**TASK OBJECTIVE:** Look through the records and copy each line with the string "aproba" in it.

Items listed in a dataset
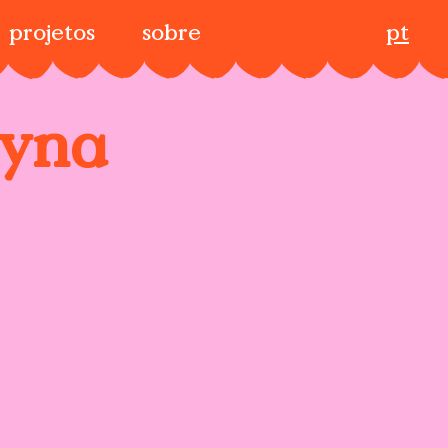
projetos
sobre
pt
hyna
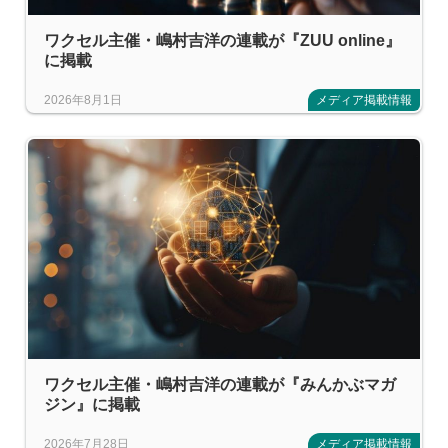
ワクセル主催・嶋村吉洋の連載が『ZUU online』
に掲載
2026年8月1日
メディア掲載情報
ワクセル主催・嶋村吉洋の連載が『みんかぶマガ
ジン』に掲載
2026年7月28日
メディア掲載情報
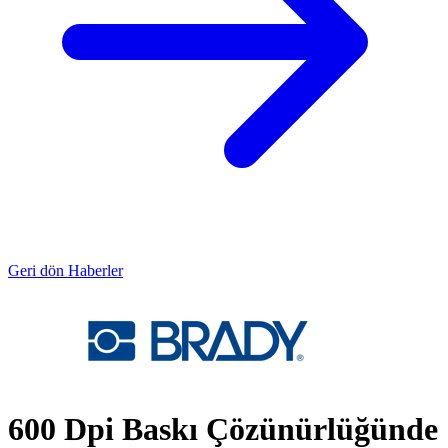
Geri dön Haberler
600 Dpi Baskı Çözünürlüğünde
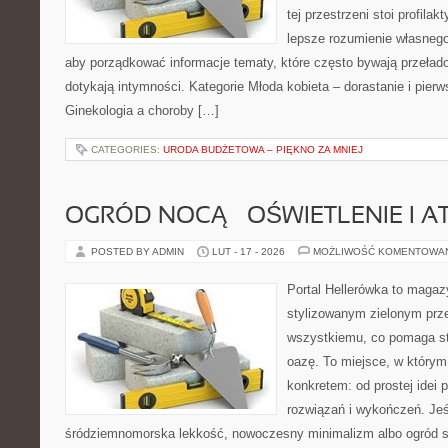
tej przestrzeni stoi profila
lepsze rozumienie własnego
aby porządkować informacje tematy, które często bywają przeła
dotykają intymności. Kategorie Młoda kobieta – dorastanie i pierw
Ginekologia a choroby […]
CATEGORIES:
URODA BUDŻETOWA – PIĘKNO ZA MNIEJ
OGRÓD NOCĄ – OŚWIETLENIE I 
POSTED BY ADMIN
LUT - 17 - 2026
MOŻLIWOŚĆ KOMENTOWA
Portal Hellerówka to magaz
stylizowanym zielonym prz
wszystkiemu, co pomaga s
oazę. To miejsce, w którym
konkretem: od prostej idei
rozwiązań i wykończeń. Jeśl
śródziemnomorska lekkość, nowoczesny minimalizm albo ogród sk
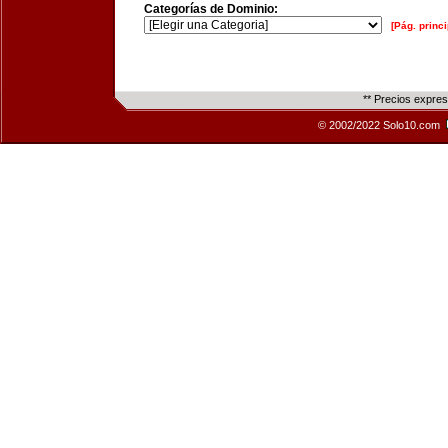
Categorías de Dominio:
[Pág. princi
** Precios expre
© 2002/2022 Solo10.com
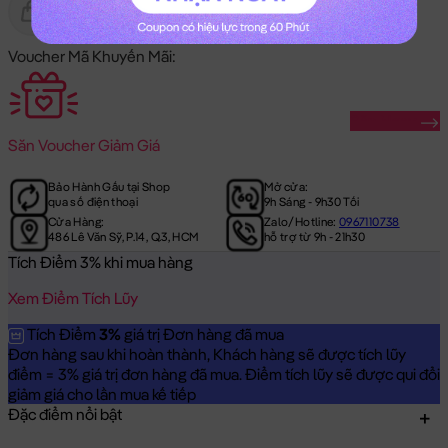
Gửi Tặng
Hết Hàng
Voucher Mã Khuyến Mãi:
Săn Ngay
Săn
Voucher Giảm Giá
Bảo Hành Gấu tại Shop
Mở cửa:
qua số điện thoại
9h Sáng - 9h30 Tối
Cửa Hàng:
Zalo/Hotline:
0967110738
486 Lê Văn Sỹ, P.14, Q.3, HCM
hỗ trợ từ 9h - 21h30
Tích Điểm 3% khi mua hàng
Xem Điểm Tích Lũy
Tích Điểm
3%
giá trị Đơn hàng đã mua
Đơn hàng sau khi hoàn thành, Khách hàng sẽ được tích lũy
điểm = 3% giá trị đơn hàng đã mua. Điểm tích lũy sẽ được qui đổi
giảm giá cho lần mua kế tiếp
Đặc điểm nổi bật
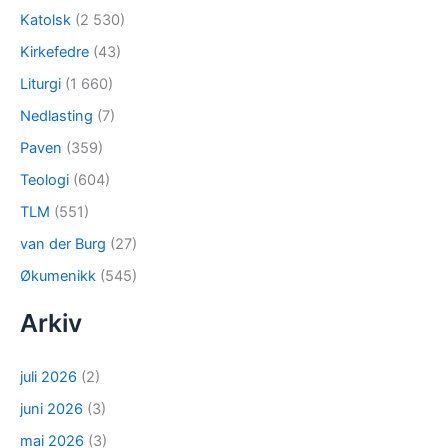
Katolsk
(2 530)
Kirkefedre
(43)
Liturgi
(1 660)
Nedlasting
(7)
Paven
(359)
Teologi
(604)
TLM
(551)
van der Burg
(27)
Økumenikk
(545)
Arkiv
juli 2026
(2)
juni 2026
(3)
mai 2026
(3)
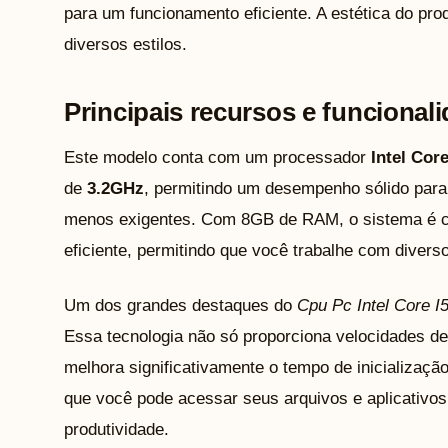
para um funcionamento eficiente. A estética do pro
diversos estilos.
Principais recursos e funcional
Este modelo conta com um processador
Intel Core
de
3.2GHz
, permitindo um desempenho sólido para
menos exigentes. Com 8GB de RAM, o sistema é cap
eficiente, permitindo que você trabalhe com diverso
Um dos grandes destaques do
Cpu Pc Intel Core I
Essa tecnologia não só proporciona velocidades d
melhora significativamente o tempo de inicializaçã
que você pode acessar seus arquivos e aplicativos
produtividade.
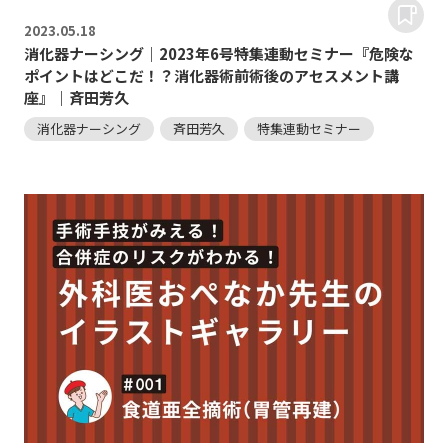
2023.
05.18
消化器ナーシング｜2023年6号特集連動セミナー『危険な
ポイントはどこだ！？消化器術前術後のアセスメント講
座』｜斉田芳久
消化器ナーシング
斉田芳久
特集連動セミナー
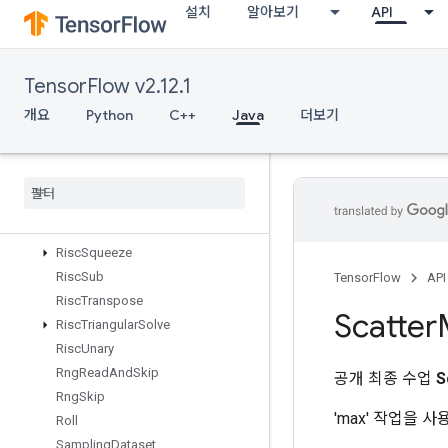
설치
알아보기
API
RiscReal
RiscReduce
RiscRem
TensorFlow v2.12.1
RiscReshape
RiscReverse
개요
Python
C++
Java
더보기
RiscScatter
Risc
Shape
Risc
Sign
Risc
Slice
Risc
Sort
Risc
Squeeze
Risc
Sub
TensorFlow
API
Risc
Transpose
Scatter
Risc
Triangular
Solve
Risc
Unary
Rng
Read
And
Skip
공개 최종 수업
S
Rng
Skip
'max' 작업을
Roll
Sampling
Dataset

...

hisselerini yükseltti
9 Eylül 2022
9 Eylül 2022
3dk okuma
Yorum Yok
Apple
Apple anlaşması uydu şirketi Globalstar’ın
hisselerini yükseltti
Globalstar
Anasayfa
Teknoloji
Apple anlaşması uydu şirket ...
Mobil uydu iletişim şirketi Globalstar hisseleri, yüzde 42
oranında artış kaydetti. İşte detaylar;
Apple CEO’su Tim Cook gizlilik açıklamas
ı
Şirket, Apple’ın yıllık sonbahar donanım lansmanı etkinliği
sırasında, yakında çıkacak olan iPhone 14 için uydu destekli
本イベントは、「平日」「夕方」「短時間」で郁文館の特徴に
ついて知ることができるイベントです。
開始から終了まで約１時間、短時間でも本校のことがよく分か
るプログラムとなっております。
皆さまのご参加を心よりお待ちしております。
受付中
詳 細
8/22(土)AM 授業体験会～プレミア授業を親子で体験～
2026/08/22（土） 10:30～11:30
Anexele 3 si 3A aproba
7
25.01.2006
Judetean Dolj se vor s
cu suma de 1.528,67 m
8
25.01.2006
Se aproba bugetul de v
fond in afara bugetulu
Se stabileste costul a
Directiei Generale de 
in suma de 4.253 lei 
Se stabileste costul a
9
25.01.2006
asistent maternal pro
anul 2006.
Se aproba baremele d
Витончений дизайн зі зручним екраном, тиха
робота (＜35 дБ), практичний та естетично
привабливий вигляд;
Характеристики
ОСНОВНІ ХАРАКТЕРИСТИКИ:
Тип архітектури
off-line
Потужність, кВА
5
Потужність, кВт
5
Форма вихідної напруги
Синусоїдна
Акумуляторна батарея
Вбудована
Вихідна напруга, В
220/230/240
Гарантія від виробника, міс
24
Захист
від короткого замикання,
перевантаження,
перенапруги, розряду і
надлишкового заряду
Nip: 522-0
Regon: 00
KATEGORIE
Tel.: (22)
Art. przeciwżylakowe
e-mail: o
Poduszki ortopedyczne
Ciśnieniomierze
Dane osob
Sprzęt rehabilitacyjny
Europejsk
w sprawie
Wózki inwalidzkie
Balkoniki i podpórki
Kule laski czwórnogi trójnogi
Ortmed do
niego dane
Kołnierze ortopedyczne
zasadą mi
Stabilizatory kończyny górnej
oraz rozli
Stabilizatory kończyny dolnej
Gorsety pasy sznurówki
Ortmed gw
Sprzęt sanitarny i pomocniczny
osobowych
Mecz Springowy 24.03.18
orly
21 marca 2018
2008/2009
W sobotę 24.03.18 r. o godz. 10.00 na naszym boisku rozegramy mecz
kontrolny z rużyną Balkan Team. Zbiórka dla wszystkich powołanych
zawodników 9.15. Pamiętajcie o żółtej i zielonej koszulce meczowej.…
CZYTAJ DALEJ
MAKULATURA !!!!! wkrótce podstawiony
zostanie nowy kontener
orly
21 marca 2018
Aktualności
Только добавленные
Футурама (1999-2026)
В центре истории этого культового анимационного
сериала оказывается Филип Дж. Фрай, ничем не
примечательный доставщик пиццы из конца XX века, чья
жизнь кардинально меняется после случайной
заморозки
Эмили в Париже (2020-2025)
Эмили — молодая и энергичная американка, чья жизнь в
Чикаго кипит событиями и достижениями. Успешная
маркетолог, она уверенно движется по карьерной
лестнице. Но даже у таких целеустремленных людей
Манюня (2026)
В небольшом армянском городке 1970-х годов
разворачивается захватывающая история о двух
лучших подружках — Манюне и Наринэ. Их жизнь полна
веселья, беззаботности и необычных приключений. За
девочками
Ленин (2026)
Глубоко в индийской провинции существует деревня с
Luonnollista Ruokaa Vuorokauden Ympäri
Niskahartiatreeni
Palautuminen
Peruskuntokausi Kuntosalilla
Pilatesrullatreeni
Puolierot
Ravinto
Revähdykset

**RESPONSE AREA:**
Anexele 3 si 3A aproba
Se aproba bugetul de v
Se aproba baremele d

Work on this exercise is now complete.